Among the works plagiarized were Blaise Pascal's Pensées and La Rochefoucauld's Maximes, as well as the work of Jean de La Bruyère, Luc de Clapiers, Dante, Kant and La Fontaine. It even included an improvement of his own Les Chants de Maldoror. The brochures of aphoristic prose did not have a price; each customer could decide which sum they wanted to pay for it.

On 19 July 1870, Napoleon III declared war on Prussia, and after his capture, Paris was besieged on 17 September, a situation with which Ducasse was already familiar from his early childhood in Montevideo. The living conditions worsened rapidly during the siege, and according to the owner of the hotel he lodged at, Ducasse became sick with a "bad fever".

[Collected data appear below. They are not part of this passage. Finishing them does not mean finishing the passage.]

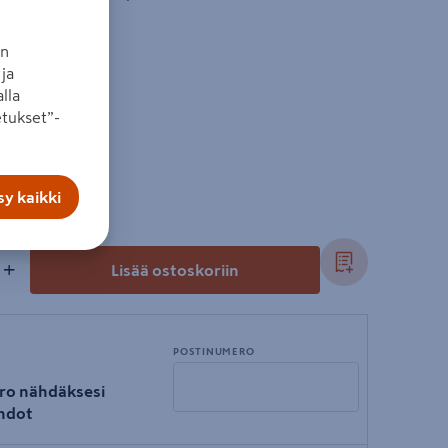
 Paketissa 3 m².
an
ja
lla
tukset”-
t
y kaikki
+
Lisää ostoskoriin
POSTINUMERO
ro nähdäksesi
hdot
Syötä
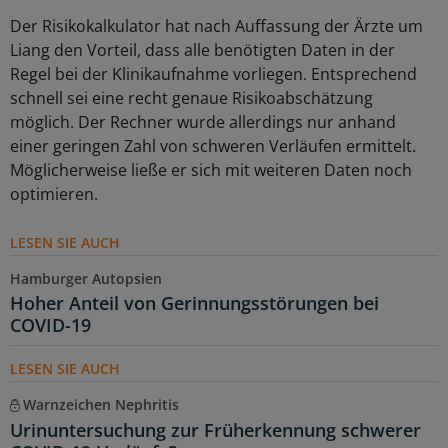
Der Risikokalkulator hat nach Auffassung der Ärzte um
Liang den Vorteil, dass alle benötigten Daten in der
Regel bei der Klinikaufnahme vorliegen. Entsprechend
schnell sei eine recht genaue Risikoabschätzung
möglich. Der Rechner wurde allerdings nur anhand
einer geringen Zahl von schweren Verläufen ermittelt.
Möglicherweise ließe er sich mit weiteren Daten noch
optimieren.
LESEN SIE AUCH
Hamburger Autopsien
Hoher Anteil von Gerinnungsstörungen bei
COVID-19
LESEN SIE AUCH
Warnzeichen Nephritis
Urinuntersuchung zur Früherkennung schwerer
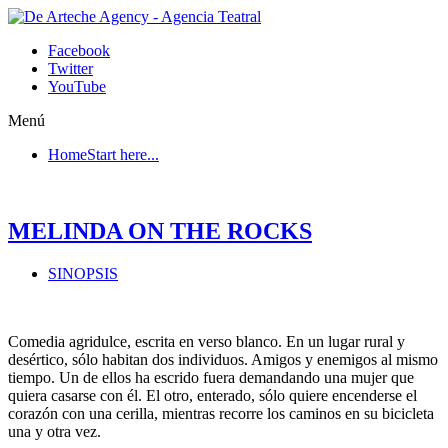
Facebook
Twitter
YouTube
Menú
Home
Start here...
MELINDA ON THE ROCKS
SINOPSIS
Comedia agridulce, escrita en verso blanco. En un lugar rural y
desértico, sólo habitan dos individuos. Amigos y enemigos al mismo
tiempo. Un de ellos ha escrido fuera demandando una mujer que
quiera casarse con él. El otro, enterado, sólo quiere encenderse el
corazón con una cerilla, mientras recorre los caminos en su bicicleta
una y otra vez.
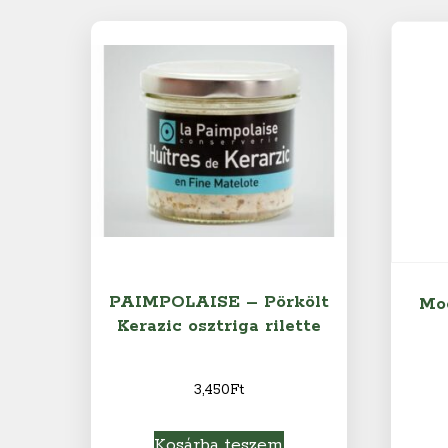
PAIMPOLAISE – Pörkölt
Mo
Kerazic osztriga rilette
3,450
Ft
Kosárba teszem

Lautréamont died at the age of 24, on 24 November 1870, at 8 am in his hotel. On his death certificate, "no further information" was given. Since many were afraid of epidemics while Paris was besieged, Ducasse was buried the next day after a service in Notre Dame de Lorette in a provisional grave at the Cimetière du Nord. In January 1871, his body was put into another grave elsewhere.

In his Poésies Lautréamont announced: "I will leave no memoirs", and as such, the life of the creator of the Les Chants de Maldoror remains for the most part unknown.